Given the complexity of the multiresolution data, we were forced to reduce the complexity of the learning setting to a simpler one, allowing us to develop and test the proposed methodology. To this end, we have reduced the size of the data set: from the initial set of instances describing 4590 patients, each belonging to one of the 73 different cancer types, we have focused on 34 most frequent cancer types only, as there were small numbers of instances available for many of the rare cancer types. This reduced the data set from 4590 instances to a 4104 instances. The choice of 34 most frequent cancers is motivated by the fact that it covers 90 % of the entire data set. Since the original data with 393 genomic locations are high dimensional and the results could be greatly affected by the curse of dimensionality (Bellman 1961), we partitioned the data into 24 different chromosomes and process each chromosome at a time. Additionally, chromosome-wise processing may help us find chromosome specific patterns for different cancer types. Nevertheless, this division is based on the assumption that the effects of amplifications on different chromosomes, produced by a cancer type, are independent. Similar to the experiments in Hollmén et al. (2003), which showed differences in frequent itemsets computed from one cluster at a time to the whole data set at once, we can expect different patterns when they are computed from one chromosome at a time to the whole data set at once.

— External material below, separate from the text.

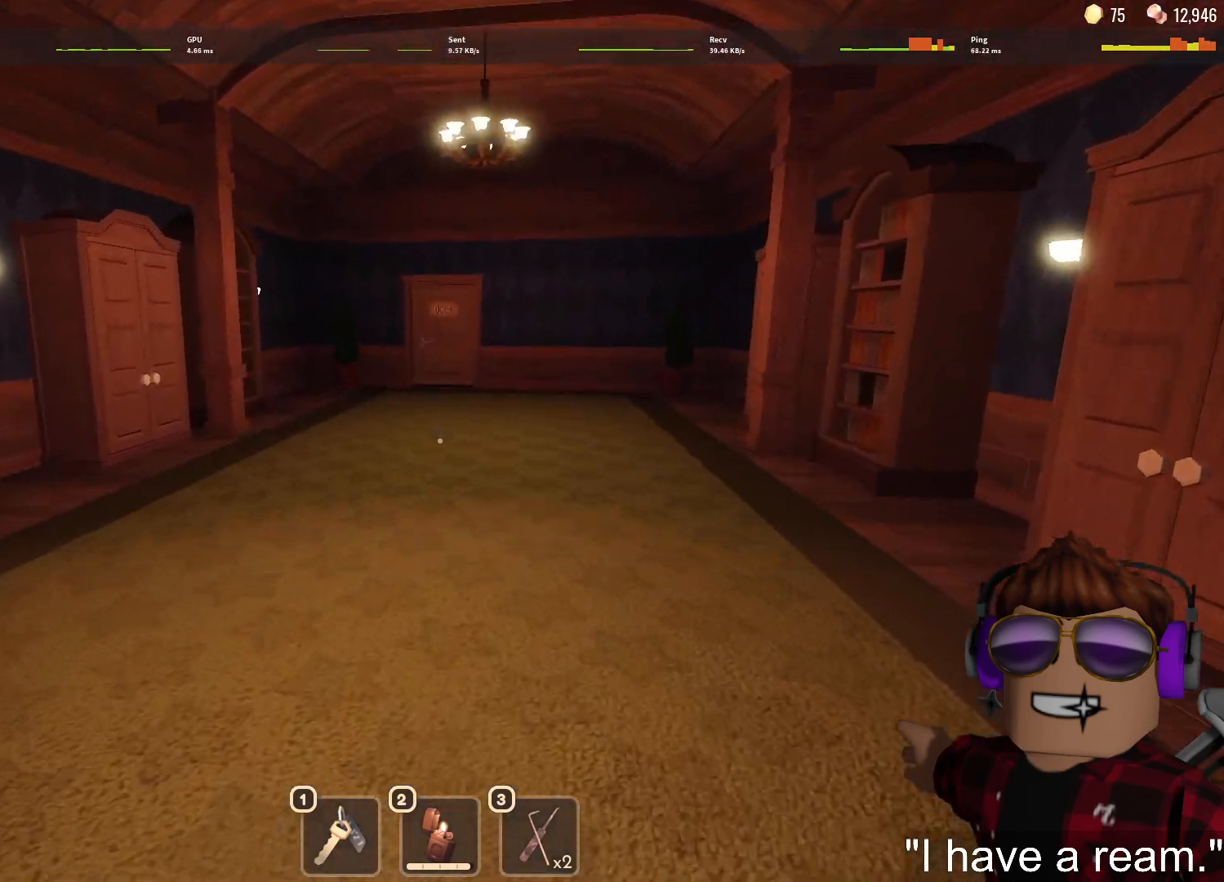
{"keys": ["w"], "mouse": [], "events": []}
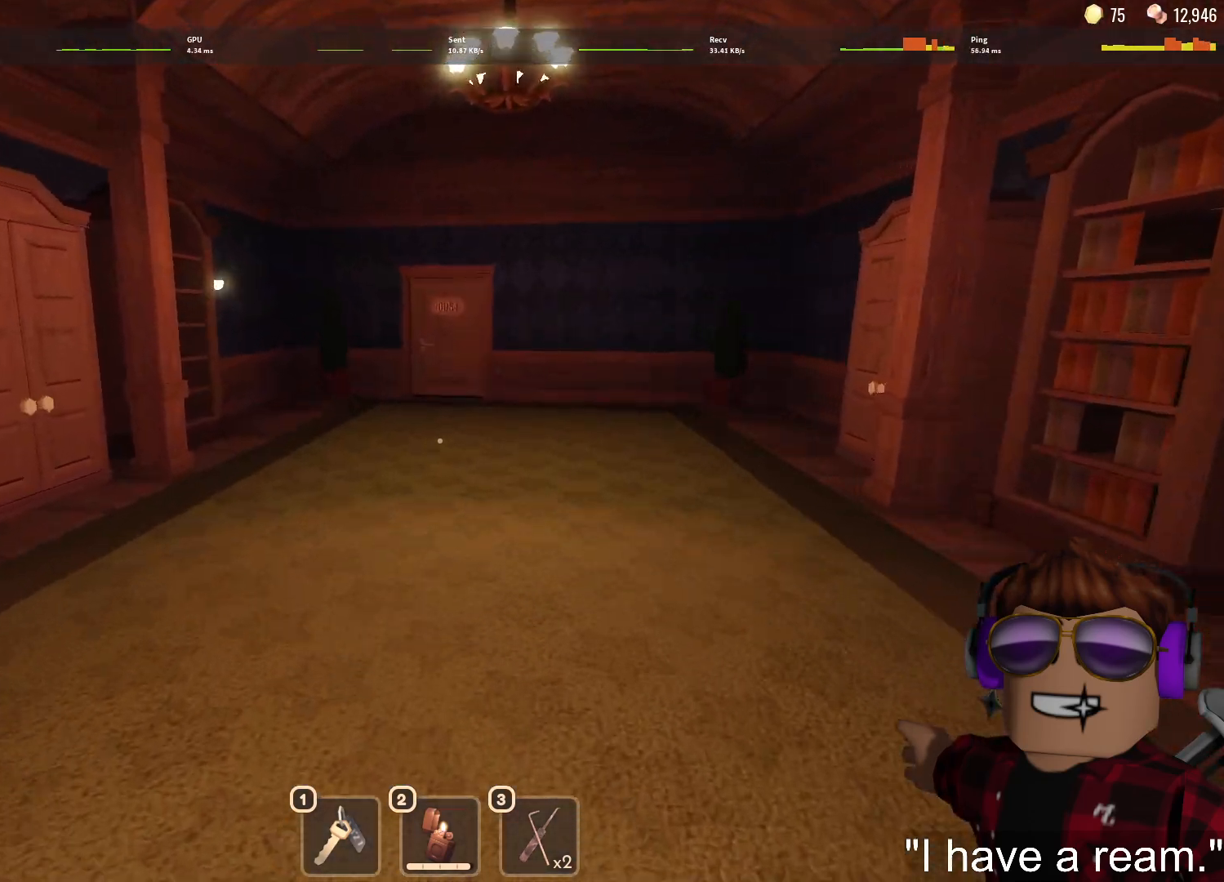
{"keys": ["w"], "mouse": [], "events": [[33, "1", "down"], [83, "1", "up"], [167, "1", "down"], [267, "1", "up"]]}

In addition, in the experiments we have focused on a single chromosome (chromosome 1), using as input to step 2 of the proposed methodology the data clusters obtained at coarse resolution using a mixture modeling approach (Myllykangas et al. 2008).

When chromosomes are extracted from the data, some cancer patients show no amplifications in any regions of the chromosome 1. We have removed such samples without amplifications (zero vectors) because we are interested in the amplifications and their relation to cancers, not their absence. Considering negation cases is unsuitable because we are only investigating one chromosome at a time. A negation result could infer that if a region is not aberrated, it is likely to be a specific cancer which will be misleading as information from other chromosomes are missing. This reduces the sample size, for example sample size of chromosome 1 is reduced from 4104 to 407. While this data reduction may be an over-simplification, finding relevant patterns in this data set is a huge challenge, given the fact that even individual cancer types are known to consist of cancer sub-types which have not yet been explained in the medical literature. If we consider the entire data, inferencing and density estimation will produce degenerate results because of the curse of dimensionality (Bellman 1961). Additionally, the experiments performed on chromosome 1 can be seamlessly extended to all the other chromosomes, thus efficiently using each and every sample present in the data. Furthermore, chromosomewise analysis can generate chromosome specific patterns for certain cancer types. The proposed methodology may prove, in future work, to become a cornerstone in developing means through which such sub-types could be discovered, using automated pattern construction and innovative pattern visualization using banded matrices visualization.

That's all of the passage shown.